Sunulan metin =>
☆ ☆ ☆ ☆
Eleştirel yaklaşım içerisinde yer alan İngiliz Kültürel Çalışmalar’a göre, toplumda iktidar mekanizmalarından biri olduğu vurgulanan medya, toplumsal anlamın oluşturulmasında önemli bir rol oynamaktadır (Demirelli, 2009:373). Bu bağlamda Kültürel Çalışmalar, haber metinlerinde egemen söylemin nasıl kurulduğunu ve farklı egemen grupların haber söylemi ile egemenlik mücadelesini nasıl sürdürdüğünü ortaya koymaya çalışmaktadır. Althusser’in “devletin ideolojik aygıtları” ile özellikle Gramsci’nin “hegemonya” kavramsallaştırmalarından etkilenen Kültürel Çalışmalar kuramcıları, egemenlerin hegemonyalarını kurma ve toplumsal rızayı üretme aşamasının, medya metinleri ve çoğunlukla haberlerle oluşturulan söylemlerle gerçekleştiğini ifade etmektedirler. Toplumdaki siyasi,

ekonomik, askeri ve sembolik seçkinlerin söylemleri haberlerin söylemine yansımaktadır (Şeker, 2009:95). Lull, bu söylemlerin kamusal bilgi gibi sürekli manipülasyonları, maddi ve kültürel çıkarlara dayanmaya yardımcı, uyuşturucu baskın bir ideoloji inşa ettiğini ifade etmektedir. Baskın ideolojilerin üreticilerinin giderek bir “bilgi eliti” haline geldiğini belirten Lull, bu bilgi elitlerinin güçlerinin/egemenliklerinin tercih edilen fikir sistemlerini doğrudan kamusal olarak değerlendirebilme becerilerinden kaynaklandığını ve böylece ideolojinin, yeniden sunulduğunda ve iletildiğinde gücünü ortaya koyduğunu savunmaktadır (2001:20).

Lull ideolojiyi, değerler ve ulusların kamusal amaçları ile din gruplarının, siyasetçilerin ve siyasi hareketlerin, iş örgütlerinin, okulların, işçi birliklerinin ve hatta profesyonel spor takımları ile rock gruplarının tasvir edilmesinde uygun bir anlatım alanı olarak görülebildiğini ifade etmektedir. Fakat ideolojinin genelde ekonomi politik bağlam içerisinde bilgi ve sosyal iktidar arasındaki bağlantıya gönderme yaptığını belirten Lull, bu durumda sosyal iktidarın düşüncesinin, toplumdaki ekonomik ve politik iktidardan oluşan farklı kanallar aracılığı ile savunulduğu görüşündedir (2001:20). Bu kanallardan biri olan medya, İnal’ın da ifade ettiği gibi, kapitalist ekonomi içinde kâr eden kuruluşlar olarak haber medyası, toplumda dördüncü güç olmak yerine var olan güç/iktidar ilişkilerinin sürdürülmesinde güç/iktidar sahibi kişi ve kurumlara bağımlı konumda kalmaktadır (1996:75).
☆ ☆ ☆ ☆
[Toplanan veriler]
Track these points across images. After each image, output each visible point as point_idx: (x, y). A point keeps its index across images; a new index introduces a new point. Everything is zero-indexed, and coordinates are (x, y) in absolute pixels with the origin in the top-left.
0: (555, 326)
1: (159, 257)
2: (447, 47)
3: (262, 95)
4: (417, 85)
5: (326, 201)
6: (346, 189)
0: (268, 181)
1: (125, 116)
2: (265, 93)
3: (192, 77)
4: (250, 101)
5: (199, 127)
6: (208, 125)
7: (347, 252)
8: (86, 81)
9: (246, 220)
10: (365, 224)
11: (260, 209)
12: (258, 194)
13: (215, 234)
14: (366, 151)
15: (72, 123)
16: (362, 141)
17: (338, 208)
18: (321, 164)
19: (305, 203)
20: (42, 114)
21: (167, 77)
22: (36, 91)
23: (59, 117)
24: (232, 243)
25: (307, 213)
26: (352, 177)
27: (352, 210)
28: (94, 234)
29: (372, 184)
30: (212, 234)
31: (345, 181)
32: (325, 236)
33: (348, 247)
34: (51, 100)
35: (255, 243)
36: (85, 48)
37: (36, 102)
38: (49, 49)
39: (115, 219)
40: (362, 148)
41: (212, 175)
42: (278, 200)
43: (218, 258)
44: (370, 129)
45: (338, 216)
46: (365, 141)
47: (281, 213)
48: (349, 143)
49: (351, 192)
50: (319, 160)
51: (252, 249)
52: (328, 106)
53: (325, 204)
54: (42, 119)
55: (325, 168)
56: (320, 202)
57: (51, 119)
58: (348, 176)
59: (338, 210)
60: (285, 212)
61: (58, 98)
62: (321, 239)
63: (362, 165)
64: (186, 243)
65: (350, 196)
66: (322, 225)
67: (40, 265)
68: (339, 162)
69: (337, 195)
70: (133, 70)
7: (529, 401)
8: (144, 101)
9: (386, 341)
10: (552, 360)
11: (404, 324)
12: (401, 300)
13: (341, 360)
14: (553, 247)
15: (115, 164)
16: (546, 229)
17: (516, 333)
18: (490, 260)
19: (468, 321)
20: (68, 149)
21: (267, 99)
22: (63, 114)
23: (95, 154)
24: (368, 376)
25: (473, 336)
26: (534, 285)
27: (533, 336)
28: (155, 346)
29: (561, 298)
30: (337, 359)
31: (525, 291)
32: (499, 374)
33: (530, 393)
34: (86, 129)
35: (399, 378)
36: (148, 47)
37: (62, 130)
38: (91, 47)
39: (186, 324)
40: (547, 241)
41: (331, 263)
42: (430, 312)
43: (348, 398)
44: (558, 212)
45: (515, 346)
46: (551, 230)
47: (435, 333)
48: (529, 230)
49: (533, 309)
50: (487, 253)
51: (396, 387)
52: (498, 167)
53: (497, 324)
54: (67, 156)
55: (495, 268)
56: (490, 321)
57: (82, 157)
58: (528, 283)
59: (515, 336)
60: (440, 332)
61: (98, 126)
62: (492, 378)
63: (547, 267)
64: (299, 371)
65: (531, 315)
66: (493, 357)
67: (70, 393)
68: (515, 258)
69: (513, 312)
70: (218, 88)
☆ ☆ ☆ ☆
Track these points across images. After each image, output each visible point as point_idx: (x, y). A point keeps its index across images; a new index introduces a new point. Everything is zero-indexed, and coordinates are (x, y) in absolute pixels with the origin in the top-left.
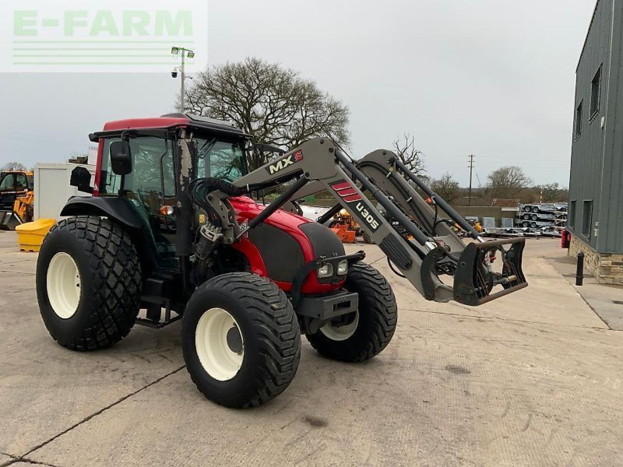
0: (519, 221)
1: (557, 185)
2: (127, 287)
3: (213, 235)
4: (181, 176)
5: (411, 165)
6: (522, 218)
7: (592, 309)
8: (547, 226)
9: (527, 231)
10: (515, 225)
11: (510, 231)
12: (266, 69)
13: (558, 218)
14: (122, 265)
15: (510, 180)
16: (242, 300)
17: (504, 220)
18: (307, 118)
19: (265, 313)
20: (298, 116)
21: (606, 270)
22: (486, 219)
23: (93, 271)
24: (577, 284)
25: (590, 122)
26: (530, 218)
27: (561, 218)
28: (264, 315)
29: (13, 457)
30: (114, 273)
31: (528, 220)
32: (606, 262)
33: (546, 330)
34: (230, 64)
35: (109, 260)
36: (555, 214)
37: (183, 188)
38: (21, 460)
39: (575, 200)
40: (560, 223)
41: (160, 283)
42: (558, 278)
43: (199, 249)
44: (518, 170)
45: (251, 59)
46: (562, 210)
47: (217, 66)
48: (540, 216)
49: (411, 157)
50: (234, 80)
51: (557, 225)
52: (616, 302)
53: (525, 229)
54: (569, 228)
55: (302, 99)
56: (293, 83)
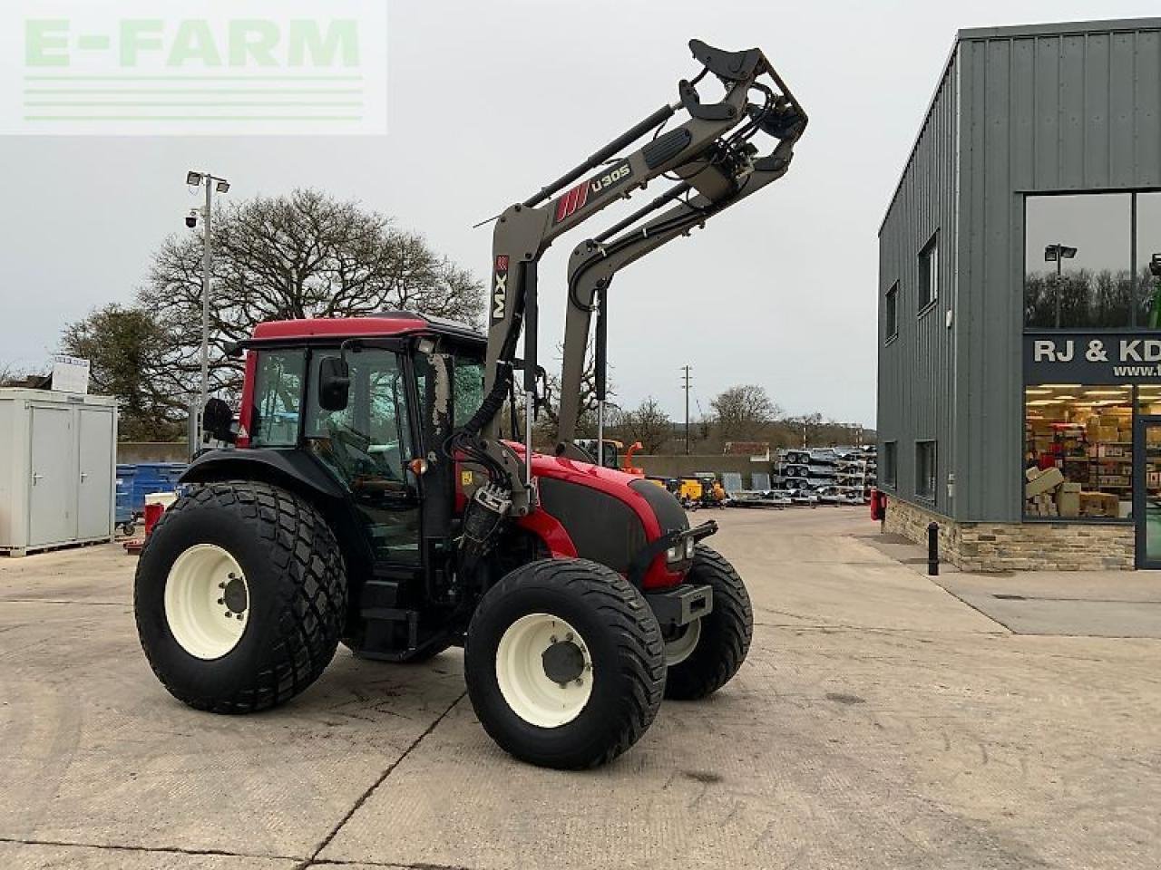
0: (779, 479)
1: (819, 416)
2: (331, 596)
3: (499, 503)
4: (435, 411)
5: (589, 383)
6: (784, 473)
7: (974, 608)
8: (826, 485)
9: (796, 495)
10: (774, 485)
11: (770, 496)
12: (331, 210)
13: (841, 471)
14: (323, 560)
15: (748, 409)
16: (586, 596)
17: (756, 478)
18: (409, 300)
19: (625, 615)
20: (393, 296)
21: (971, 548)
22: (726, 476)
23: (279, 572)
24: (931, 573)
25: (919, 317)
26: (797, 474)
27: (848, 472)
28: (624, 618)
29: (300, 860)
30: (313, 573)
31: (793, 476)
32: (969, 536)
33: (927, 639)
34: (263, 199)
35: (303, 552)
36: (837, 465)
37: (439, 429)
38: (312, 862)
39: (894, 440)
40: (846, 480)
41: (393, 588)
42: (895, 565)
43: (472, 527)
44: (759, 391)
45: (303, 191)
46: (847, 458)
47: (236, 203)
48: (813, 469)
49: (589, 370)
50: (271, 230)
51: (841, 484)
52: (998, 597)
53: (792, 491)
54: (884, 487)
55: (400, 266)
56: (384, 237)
☆ ☆ ☆ ☆
İstenen çıktı =>
Medya ve ideoloji konulu metne göre aşağıdaki ifadelerin her birini evet ya da hayır ile yanıtlayınız ve her yanıtın yanına, metinden karara esas olan sözcükleri değiştirmeden aktarınız.
1. İngiliz Kültürel Çalışmalar’a göre medya, toplumsal anlamın oluşturulmasında yalnızca ikincil bir role sahiptir.
2. Lull’a göre bilgi elitlerinin gücü, tercih edilen fikir sistemlerini doğrudan kamusal olarak değerlendirebilme becerilerinden kaynaklanır.
3. İnal’a göre haber medyası, toplumda dördüncü güç işlevini yerine getirmektedir.

Görevin çözümü =>
1. Hayır: “toplumsal anlamın oluşturulmasında önemli bir rol oynamaktadır”
2. Evet: “bu bilgi elitlerinin güçlerinin/egemenliklerinin tercih edilen fikir sistemlerini doğrudan kamusal olarak değerlendirebilme becerilerinden kaynaklandığını”
3. Hayır: “toplumda dördüncü güç olmak yerine var olan güç/iktidar ilişkilerinin sürdürülmesinde güç/iktidar sahibi kişi ve kurumlara bağımlı konumda kalmaktadır”